Yatemi berjalan mendekat duduk di lincak yang diduduki Suyud.
"Pak! Dirah tidak seperti biasa nya, Ono Opo Yo pak?" Tanya bu Yatemi.
"Bapak menduga den Mahendra putra ndoro Atmosiman ada asmara dengan Dirah bu." Jawab pak Suyud sambil kembali menghisap lintingan tembakau nya.
"Oalah pak..pak! sampean Iki loh kok mimpi, mana bisa anak kita menjalin hubungan dengan den Hendra yang ada akan membuat malu keluarga Ndoro Atmosiman." cerocos Bu Yatemi sambil sambil menggendong rinjing dengan sayuran untuk di bawa kepasar
"Warti ayo ndok! kita berangkat, nanti keburu siang."
"nggih mak, pak! Warti berangkat ke pasar dulu." Pamit Warti.

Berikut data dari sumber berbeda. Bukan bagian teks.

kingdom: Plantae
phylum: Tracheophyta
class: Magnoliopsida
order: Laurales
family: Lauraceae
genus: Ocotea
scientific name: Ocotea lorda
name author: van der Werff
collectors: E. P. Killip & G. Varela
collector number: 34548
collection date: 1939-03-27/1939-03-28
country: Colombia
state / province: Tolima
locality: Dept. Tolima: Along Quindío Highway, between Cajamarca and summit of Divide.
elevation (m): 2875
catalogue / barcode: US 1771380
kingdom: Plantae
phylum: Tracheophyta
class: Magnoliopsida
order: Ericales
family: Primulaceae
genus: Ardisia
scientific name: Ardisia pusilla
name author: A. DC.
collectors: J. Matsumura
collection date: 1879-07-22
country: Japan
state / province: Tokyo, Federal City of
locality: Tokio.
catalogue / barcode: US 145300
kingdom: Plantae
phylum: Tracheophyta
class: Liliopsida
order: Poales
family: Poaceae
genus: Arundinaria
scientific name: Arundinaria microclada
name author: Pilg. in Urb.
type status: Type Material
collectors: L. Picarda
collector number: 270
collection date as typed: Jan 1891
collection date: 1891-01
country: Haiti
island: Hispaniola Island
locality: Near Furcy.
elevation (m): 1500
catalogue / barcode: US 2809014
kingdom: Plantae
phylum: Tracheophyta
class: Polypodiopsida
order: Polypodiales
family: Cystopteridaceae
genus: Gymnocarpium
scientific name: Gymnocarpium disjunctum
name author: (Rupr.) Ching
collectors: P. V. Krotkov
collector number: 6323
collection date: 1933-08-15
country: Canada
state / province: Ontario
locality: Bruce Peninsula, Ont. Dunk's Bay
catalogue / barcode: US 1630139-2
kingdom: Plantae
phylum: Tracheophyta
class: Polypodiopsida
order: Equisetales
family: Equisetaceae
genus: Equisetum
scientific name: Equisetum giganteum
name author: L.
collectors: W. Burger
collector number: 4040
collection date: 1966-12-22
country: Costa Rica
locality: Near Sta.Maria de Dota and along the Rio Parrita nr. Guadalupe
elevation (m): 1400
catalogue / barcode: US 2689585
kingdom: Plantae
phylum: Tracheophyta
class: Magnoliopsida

Suyud pun juga beranjak dari tempat duduk semula dan melangkah menuju ladang nyiur untuk memetik kelapa, ataupun membersihkan ujung pokok kelapa supaya tidak menjadi sarang nya hama kwangwung.
Sementara di kediaman Ndoro Atmosiman, terjadi kehebohan yang tidak biasanya.
"Hendra akan memenuhi keinginan ayah untuk menimba ilmu di Negri sebrang, namun jangan paksa dengan keinginan Ayah untuk menikah dengan pilihan Ayah." Suara lantang Mahendra terdengar memenuhi ruangan.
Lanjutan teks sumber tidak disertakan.